Idleness was not tolerated and illness forbidden, despite the fact that many of the workers suffered from fevers and breathing difficulties, thanks to the unsanitary conditions in which they were held.

How bitterly ironic it was that Viyan had fled Turkey to escape the privations of a dangerous and unpredictable refugee camp, only to end up in even more unpleasant and threatening conditions in her adopted country.

Cursing angrily, Viyan re-doubled her efforts, feverishly scrubbing the kitchen counter.

It was true that loyalty and industry was rewarded to some degree in this vile place, Viyan now allowed to work in the farmhouse after two years of diligent labour.

But if anything this made her situation worse , Viyan forced to witness first-hand the luxury and comfort her captors enjoyed.

Twice a day, she was expected to clean the kitchen, prepare the food and wash the dishes, in silence and without complaint.

She was not allowed to rest, not permitted to use the facilities and expressly forbidden from enjoying even a crumb of the copious leftovers that were handed to her, despite the hunger pangs that assailed her night and day.

Though she spent most of her life in the company of either her captors or co-workers, it often felt to Viyan that she was invisible, irrelevant, a non-person.

It was almost as if, when they’d confiscated her passport and phone on that first night, the old Viyan had ceased to exist. Her captors certainly never used her name, her co-workers were too scared to speak to her and in truth sometimes it was only the excruciating pain of her day-to-day life that convinced Viyan that she was still alive.

She felt like she was living in a vacuum, robbed of identity, of purpose, of hope, a zombie stumbling through a monotonous, remorseless existence.

Giving the counter one last angry wipe, Viyan was about to turn away when a noise outside startled her. For a moment, she was mystified by the strange screeching and hissing, but peering nervously through the window, she now spotted the articulated lorry coming to a halt in the dusty yard.

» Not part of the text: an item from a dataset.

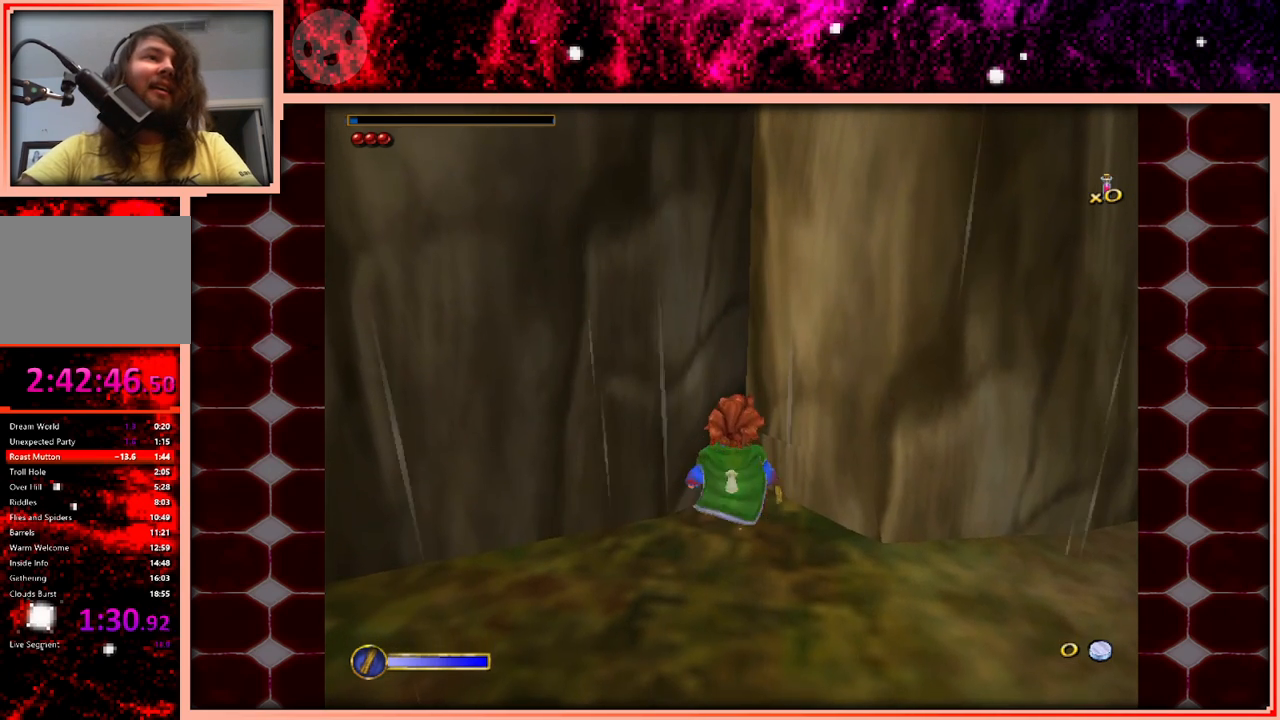
{"keys": ["w"], "events": []}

For a second, it was like stepping back in time.

This battered, old lorry, with its grimy headlights, faded paintwork and dented Dutch plates was the same vehicle she’d hidden away in, over two years ago now.

It seemed hard to credit that she’d actually been excited as she’d climbed into her hiding place in the container, before they crossed the channel to England.

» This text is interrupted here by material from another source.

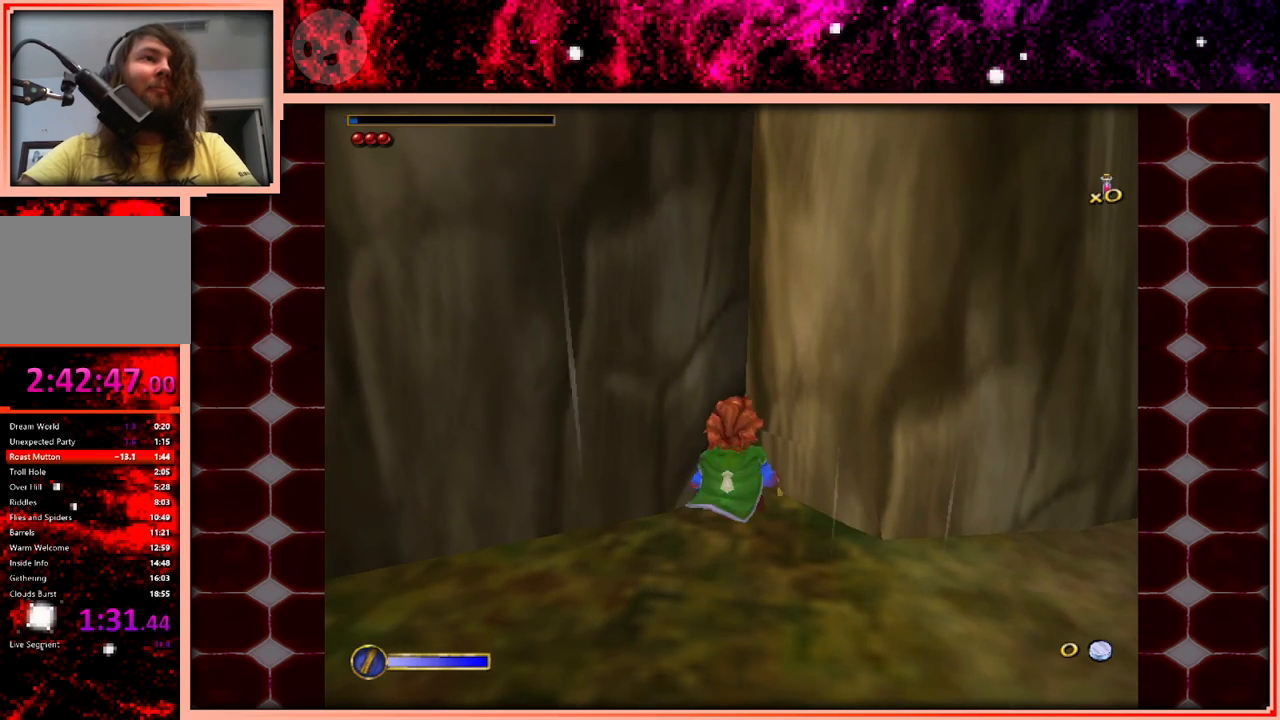
{"keys": ["w"], "events": [[266, "space", "down"], [400, "space", "up"]]}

For her it had been the end of a long and arduous journey and, she hoped, the start of a new life.

How wrong she’d been. A wave of deep sadness swept over her, as she watched the driver descend from the cab, throwing open the rear doors to release his human cargo.

She knew full well the shock, dismay and anguish that awaited the truck’s inhabitants tonight.

Even now they were starting to emerge, another assortment of the displaced from Asia’s varied disaster zones.

They’d come seeking sanctuary, but instead had landed in Hell.

Would the flow of desperate souls ever stop?

Or would there always be work for that Dutch thug?

The dangers of illegal immigration, the casual cruelty of the gangmasters, was well publicized, government infomercials and social media postings warning desperate souls against gambling on thin promises.

Yet still they came, risking all, losing all, ending up displaced and forgotten in a faraway land.

Would any of them survive? Or would they all end their days here, a shadow of the passionate, hopeful people they had once been?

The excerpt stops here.